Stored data
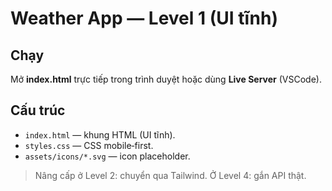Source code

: # Weather App — Level 1 (UI tĩnh)

## Chạy
Mở **index.html** trực tiếp trong trình duyệt hoặc dùng **Live Server** (VSCode).

## Cấu trúc
- `index.html` — khung HTML (UI tĩnh).
- `styles.css` — CSS mobile‑first.
- `assets/icons/*.svg` — icon placeholder.

> Nâng cấp ở Level 2: chuyển qua Tailwind. Ở Level 4: gắn API thật.
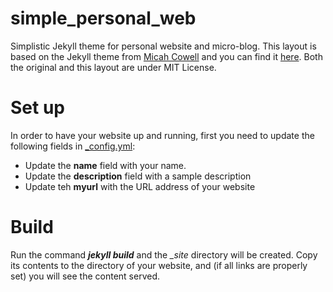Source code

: # simple_personal_web
Simplistic Jekyll theme for personal website and micro-blog. This layout is
based on the Jekyll theme from [Micah Cowell](https://github.com/getmicah) and
you can find it [here](http://jekyllthemes.org/themes/basic/). Both the original
and this layout are under MIT License.

# Set up
In order to have your website up and running, first you need to update the
following fields in 
[_config.yml](https://github.com/NickKatsip/simple_personal_web/_config.yml):

* Update the **name** field with your name.
* Update the **description** field with a sample description
* Update teh **myurl** with the URL address of your website

# Build
Run the command ***jekyll build*** and the *_site* directory will be created.
Copy its contents to the directory of your website, and (if all links are
properly set) you will see the content served.
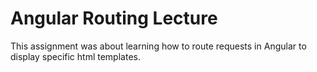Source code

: # Angular Routing Lecture

This assignment was about learning how to route requests in Angular to display specific html templates.
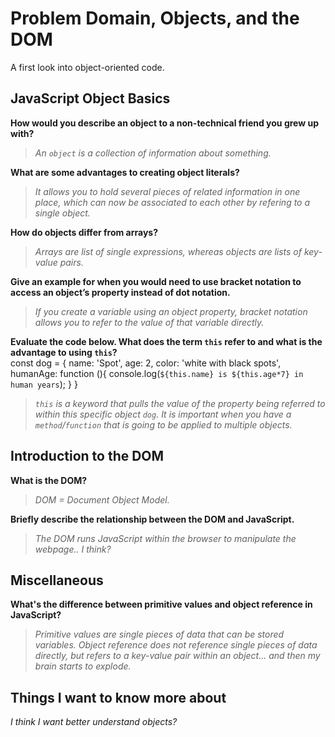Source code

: # Problem Domain, Objects, and the DOM

A first look into object-oriented code.

## JavaScript Object Basics

**How would you describe an object to a non-technical friend you grew up with?**

>*An `object` is a collection of information about something.*

**What are some advantages to creating object literals?**

>*It allows you to hold several pieces of related information in one place, which can now be associated to each other by refering to a single object.*

**How do objects differ from arrays?**

>*Arrays are list of single expressions, whereas objects are lists of key-value pairs.*

**Give an example for when you would need to use bracket notation to access an object’s property instead of dot notation.**

>*If you create a variable using an object property, bracket notation allows you to refer to the value of that variable directly.*

**Evaluate the code below. What does the term `this` refer to and what is the advantage to using `this`?**  
  const dog = {
  name: 'Spot',
  age: 2,
  color: 'white with black spots',
  humanAge: function (){
    console.log(`${this.name} is ${this.age*7} in human years`);
  }
 }

>*`this` is a keyword that pulls the value of the property being referred to within this specific object `dog`. It is important when you have a `method`/`function` that is going to be applied to multiple objects.*

## Introduction to the DOM

**What is the DOM?**

>*DOM = Document Object Model.*

**Briefly describe the relationship between the DOM and JavaScript.**

>*The DOM runs JavaScript within the browser to manipulate the webpage.. I think?*

## Miscellaneous

**What's the difference between primitive values and object reference in JavaScript?**

>*Primitive values are single pieces of data that can be stored variables. Object reference does not reference single pieces of data directly, but refers to a key-value pair within an object... and then my brain starts to explode.*

## Things I want to know more about

*I think I want better understand objects?*
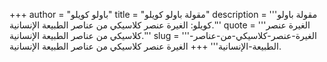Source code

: +++
author = "باولو كويلو"
title = "مقولة باولو كويلو"
description = '''مقولة باولو كويلو: الغيرة عنصر كلاسيكي من عناصر الطبيعة الإنسانية.'''
quote = '''الغيرة عنصر كلاسيكي من عناصر الطبيعة الإنسانية.'''
slug = '''الغيرة-عنصر-كلاسيكي-من-عناصر-الطبيعة-الإنسانية'''
+++
الغيرة عنصر كلاسيكي من عناصر الطبيعة الإنسانية.
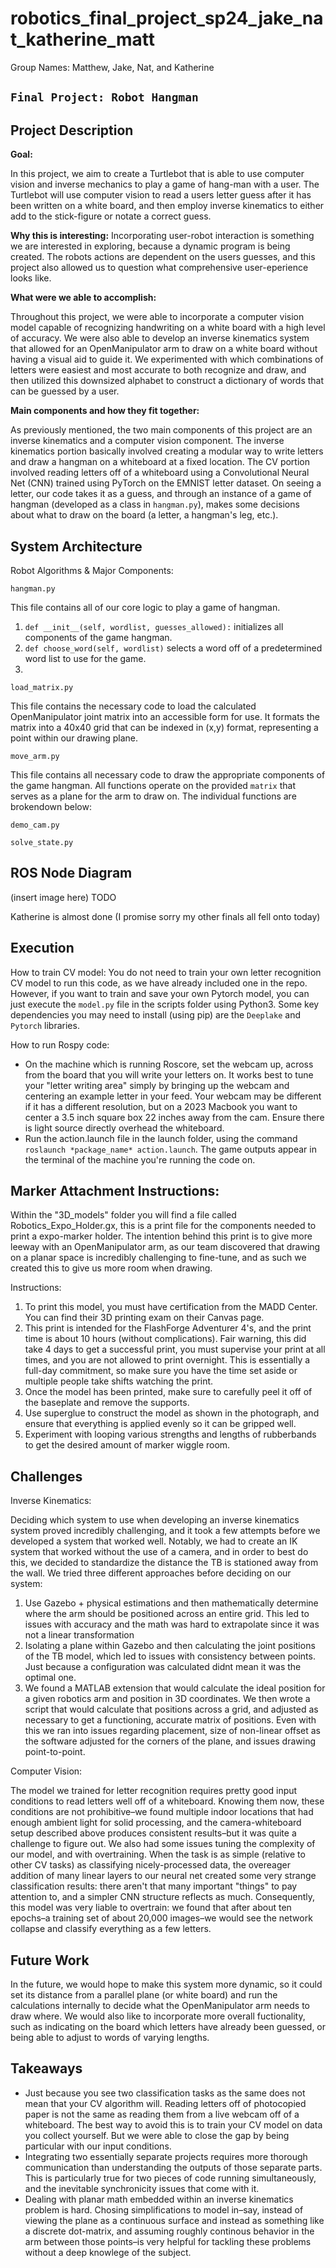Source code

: # robotics_final_project_sp24_jake_nat_katherine_matt

Group Names: Matthew, Jake, Nat, and Katherine

`Final Project: Robot Hangman`
------------------

**Project Description**
------------------------
**Goal:**

In this project, we aim to create a Turtlebot that is able to use computer vision and inverse mechanics to play a game of hang-man with a user. The Turtlebot will use computer vision to read a users letter guess after it has been written on a white board, and then employ inverse kinematics to either add to the stick-figure or notate a correct guess.

**Why this is interesting:**
Incorporating user-robot interaction is something we are interested in exploring, because a dynamic program is being created. The robots actions are dependent on the users guesses, and this project also allowed us to question what comprehensive user-eperience looks like. 

**What were we able to accomplish:**

Throughout this project, we were able to incorporate a computer vision model capable of recognizing handwriting on a white board with a high level of accuracy. We were also able to develop an inverse kinematics system that allowed for an OpenManipulator arm to draw on a white board without having a visual aid to guide it. We experimented with which combinations of letters were easiest and most accurate to both recognize and draw, and then utilized this downsized alphabet to construct a dictionary of words that can be guessed by a user.


**Main components and how they fit together:**

As previously mentioned, the two main components of this project are an inverse kinematics and a computer vision component. The inverse kinematics portion basically involved creating a modular way to write letters and draw a hangman on a whiteboard at a fixed location. The CV portion involved reading letters off of a whiteboard using a Convolutional Neural Net (CNN) trained using PyTorch on the EMNIST letter dataset. On seeing a letter, our code takes it as a guess, and through an instance of a game of hangman (developed as a class in `hangman.py`), makes some decisions about what to draw on the board (a letter, a hangman's leg, etc.). 

**System Architecture**
------------------------
Robot Algorithms & Major Components:

`hangman.py`

This file contains all of our core logic to play a game of hangman.
  1. `def __init__(self, wordlist, guesses_allowed):` initializes all components of the game hangman.
  2. `def choose_word(self, wordlist)` selects a word off of a predetermined word list to use for the game.
  3. 

`load_matrix.py`

This file contains the necessary code to load the calculated OpenManipulator joint matrix into an accessible form for use. It formats the matrix into a 40x40 grid that can be indexed in (x,y) format, representing a point within our drawing plane.

`move_arm.py`

This file contains all necessary code to draw the appropriate components of the game hangman. All functions operate on the provided `matrix` that serves as a plane for the arm to draw on. The individual functions are brokendown below:


`demo_cam.py`

`solve_state.py`


**ROS Node Diagram**
------------------
(insert image here) TODO

Katherine is almost done (I promise sorry my other finals all fell onto today)

**Execution**
---------------------

How to train CV model:
You do not need to train your own letter recognition CV model to run this code, as we have already included one in the repo. However, if you want to train and save your own Pytorch model, you can just execute the `model.py` file in the scripts folder using Python3. Some key dependencies you may need to install (using pip) are the `Deeplake` and `Pytorch` libraries.

How to run Rospy code:
* On the machine which is running Roscore, set the webcam up, across from the board that you will write your letters on. It works best to tune your "letter writing area" simply by bringing up the webcam and centering an example letter in your feed. Your webcam may be different if it has a different resolution, but on a 2023 Macbook you want to center a 3.5 inch square box 22 inches away from the cam. Ensure there is light source directly overhead the whiteboard.
* Run the action.launch file in the launch folder, using the command `roslaunch *package_name* action.launch`. The game outputs appear in the terminal of the machine you're running the code on.

Marker Attachment Instructions:
------------------------------
Within the "3D_models" folder you will find a file called Robotics_Expo_Holder.gx, this is a print file for the components needed to print a expo-marker holder. The intention behind this print is to give more leeway with an OpenManipulator arm, as our team discovered that drawing on a planar space is incredibly challenging to fine-tune, and as such we created this to give us more room when drawing.


Instructions:

1. To print this model, you must have certification from the MADD Center. You can find their 3D printing exam on their Canvas page.
2. This print is intended for the FlashForge Adventurer 4's, and the print time is about 10 hours (without complications). Fair warning, this did take 4 days to get a successful print, you must supervise your print at all times, and you are not allowed to print overnight. This is essentially a full-day commitment, so make sure you have the time set aside or multiple people take shifts watching the print.
3. Once the model has been printed, make sure to carefully peel it off of the baseplate and remove the supports.
4. Use superglue to construct the model as shown in the photograph, and ensure that everything is applied evenly so it can be gripped well.
5. Experiment with looping various strengths and lengths of rubberbands to get the desired amount of marker wiggle room.

Challenges
--------------------------------
Inverse Kinematics:

Deciding which system to use when developing an inverse kinematics system proved incredibly challenging, and it took a few attempts before we developed a system that worked well. Notably, we had to create an IK system that worked without the use of a camera, and in order to best do this, we decided to standardize the distance the TB is stationed away from the wall. We tried three different approaches before deciding on our system:

1. Use Gazebo + physical estimations and then mathematically determine where the arm should be positioned across an entire grid. This led to issues with accuracy and the math was hard to extrapolate since it was not a linear transformation
2. Isolating a plane within Gazebo and then calculating the joint positions of the TB model, which led to issues with consistency between points. Just because a configuration was calculated didnt mean it was the optimal one.
3. We found a MATLAB extension that would calculate the ideal position for a given robotics arm and position in 3D coordinates. We then wrote a script that would calculate that positions across a grid, and adjusted as necessary to get a functioning, accurate matrix of positions. Even with this we ran into issues regarding placement, size of non-linear offset as the software adjusted for the corners of the plane, and issues drawing point-to-point.

Computer Vision:

The model we trained for letter recognition requires pretty good input conditions to read letters well off of a whiteboard. Knowing them now, these conditions are not prohibitive–we found multiple indoor locations that had enough ambient light for solid processing, and the camera-whiteboard setup described above produces consistent results–but it was quite a challenge to figure out. We also had some issues tuning the complexity of our model, and with overtraining. When the task is as simple (relative to other CV tasks) as classifying nicely-processed data, the overeager addition of many linear layers to our neural net created some very strange classification results: there aren't that many important "things" to pay attention to, and a simpler CNN structure reflects as much. Consequently, this model was very liable to overtrain: we found that after about ten epochs–a training set of about 20,000 images–we would see the network collapse and classify everything as a few letters.


Future Work
--------------------------------
In the future, we would hope to make this system more dynamic, so it could set its distance from a parallel plane (or white board) and run the calculations internally to decide what the OpenManipulator arm needs to draw where. We would also like to incorporate more overall fuctionality, such as indicating on the board which letters have already been guessed, or being able to adjust to words of varying lengths. 

Takeaways
--------------------------------
* Just because you see two classification tasks as the same does not mean that your CV algorithm will. Reading letters off of photocopied paper is not the same as reading them from a live webcam off of a whiteboard. The best way to avoid this is to train your CV model on data you collect yourself. But we were able to close the gap by being particular with our input conditions.
* Integrating two essentially separate projects requires more thorough communication than understanding the outputs of those separate parts. This is particularly true for two pieces of code running simultaneously, and the inevitable synchronicity issues that come with it.
* Dealing with planar math embedded within an inverse kinematics problem is hard. Chosing simplifications to model in–say, instead of viewing the plane as a continuous surface and instead as something like a discrete dot-matrix, and assuming roughly continous behavior in the arm between those points–is very helpful for tackling these problems without a deep knowlege of the subject. 
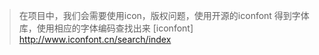 > 在项目中，我们会需要使用icon，版权问题，使用开源的iconfont
得到字体库，使用相应的字体编码查找出来
[iconfont] http://www.iconfont.cn/search/index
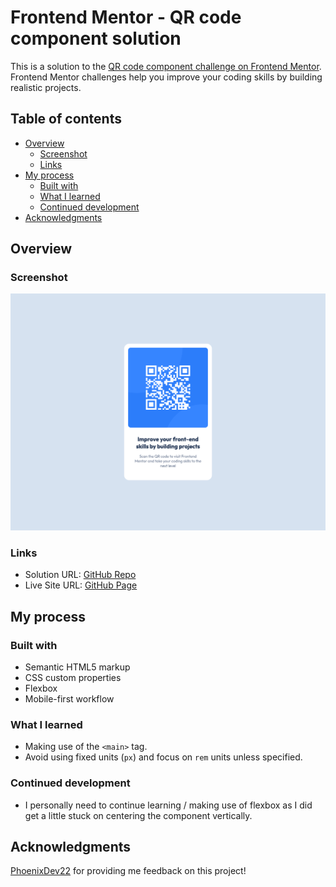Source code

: # Frontend Mentor - QR code component solution

This is a solution to the [QR code component challenge on Frontend Mentor](https://www.frontendmentor.io/challenges/qr-code-component-iux_sIO_H). Frontend Mentor challenges help you improve your coding skills by building realistic projects. 

## Table of contents

- [Overview](#overview)
  - [Screenshot](#screenshot)
  - [Links](#links)
- [My process](#my-process)
  - [Built with](#built-with)
  - [What I learned](#what-i-learned)
  - [Continued development](#continued-development)
- [Acknowledgments](#acknowledgments)

## Overview

### Screenshot

![](./QR-Code-Component.png)

### Links

- Solution URL: [GitHub Repo](https://github.com/Daniel4hmed/QR-Component)
- Live Site URL: [GitHub Page](https://daniel4hmed.github.io/QR-Component/)

## My process

### Built with

- Semantic HTML5 markup
- CSS custom properties
- Flexbox
- Mobile-first workflow

### What I learned

- Making use of the `<main>` tag.
- Avoid using fixed units (`px`) and focus on `rem` units unless specified.

### Continued development

- I personally need to continue learning / making use of flexbox as I did get a little stuck on centering the component vertically.

## Acknowledgments

[PhoenixDev22](https://github.com/PhoenixDev22) for providing me feedback on this project!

__Directions for this task__: Convert the entries into a Markdown table with columns Row and Line, starting at the first line and ending at the line that contains "and this layout are under MIT License.". Omit blank lines and leave the pictures out.

__Written response__:
| Row | Line |
|---|---|
| 1 | Source code |
| 2 | : # Weather App — Level 1 (UI tĩnh) |
| 3 | ## Chạy |
| 4 | Mở **index.html** trực tiếp trong trình duyệt hoặc dùng **Live Server** (VSCode). |
| 5 | ## Cấu trúc |
| 6 | - `index.html` — khung HTML (UI tĩnh). |
| 7 | - `styles.css` — CSS mobile‑first. |
| 8 | - `assets/icons/*.svg` — icon placeholder. |
| 9 | > Nâng cấp ở Level 2: chuyển qua Tailwind. Ở Level 4: gắn API thật. |
| 10 | Source code |
| 11 | : # simple_personal_web |
| 12 | Simplistic Jekyll theme for personal website and micro-blog. This layout is |
| 13 | based on the Jekyll theme from [Micah Cowell](https://github.com/getmicah) and |
| 14 | you can find it [here](http://jekyllthemes.org/themes/basic/). Both the original |
| 15 | and this layout are under MIT License. |